Which, as far as my dear reviewer was concerned, meant that I wasn't really Reformed.  My faith has to be entirely based in the Bible and expressed in its terms, or I am not upholding the purpose of the Reformation.

This is a good and valid thing to raise, because it's an issue worth talking about.  The Reformation, as I understand it, was not primarily about replacing ecclesiastical inerrancy with biblical inerrancy.  That was not its purpose, not if it was a God-breathed movement.

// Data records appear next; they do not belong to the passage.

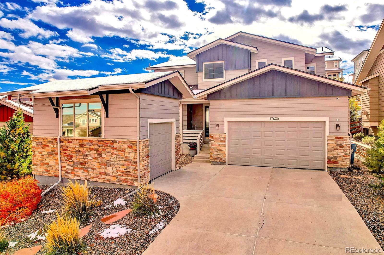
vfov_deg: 57.2
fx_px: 235
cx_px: 192
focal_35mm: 22
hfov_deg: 78.6
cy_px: 128
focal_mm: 8.4
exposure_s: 1/160
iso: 100
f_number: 2.8
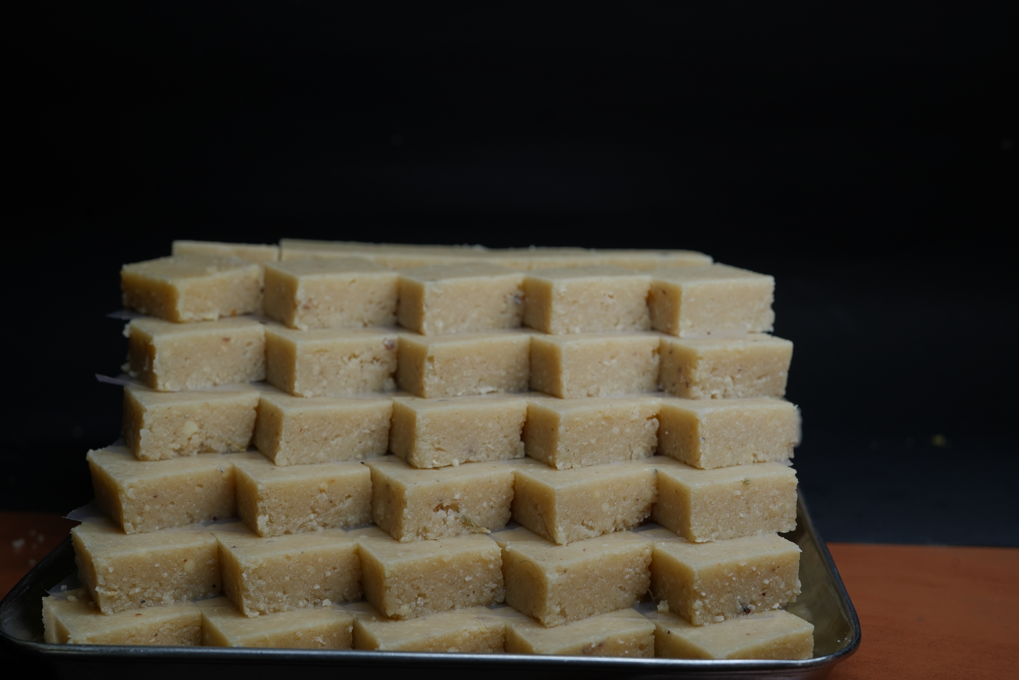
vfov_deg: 27.0
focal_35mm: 50
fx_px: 1415
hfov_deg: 39.6
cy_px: 340
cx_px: 510
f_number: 6.3
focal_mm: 50
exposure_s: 1/100
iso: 200
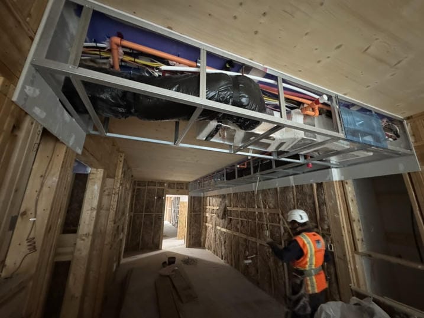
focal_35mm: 14
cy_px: 159
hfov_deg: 102.1
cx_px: 212
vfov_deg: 85.7
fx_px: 172
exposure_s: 1/30
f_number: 2.2
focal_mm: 2.22
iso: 1250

Its purpose was to break the grasp of a system that had been corrupted by human power and human grasping.  How?  By getting those who follow Jesus to realize that they can stand in the same relationship to God that Jesus did.  That's the point of the Spirit, that ephemeral third person of our philosophically complex Trinitarian faith.

In point of fact, the only way one can legitimately read scripture is through the lenses of the Spirit.  Otherwise, you can bend it and shape it and mangle it any way you see fit.  You can focus on irrelevant details.  You can justify your own sociopolitical biases, or your own position in the power structure of a culture.

The texts themselves are not sufficient.  John Calvin himself was clear on this in his Institutes.  Without the Spirit at work in the heart of the believer, those texts have no more authority than the church does when it has God's life and breath crushed out from it.

And as I reflected on that, I found myself grateful to the soul that stirred that reflection.  It's a good reminder of what it means to be reformed, and why being Reformed matters so very much.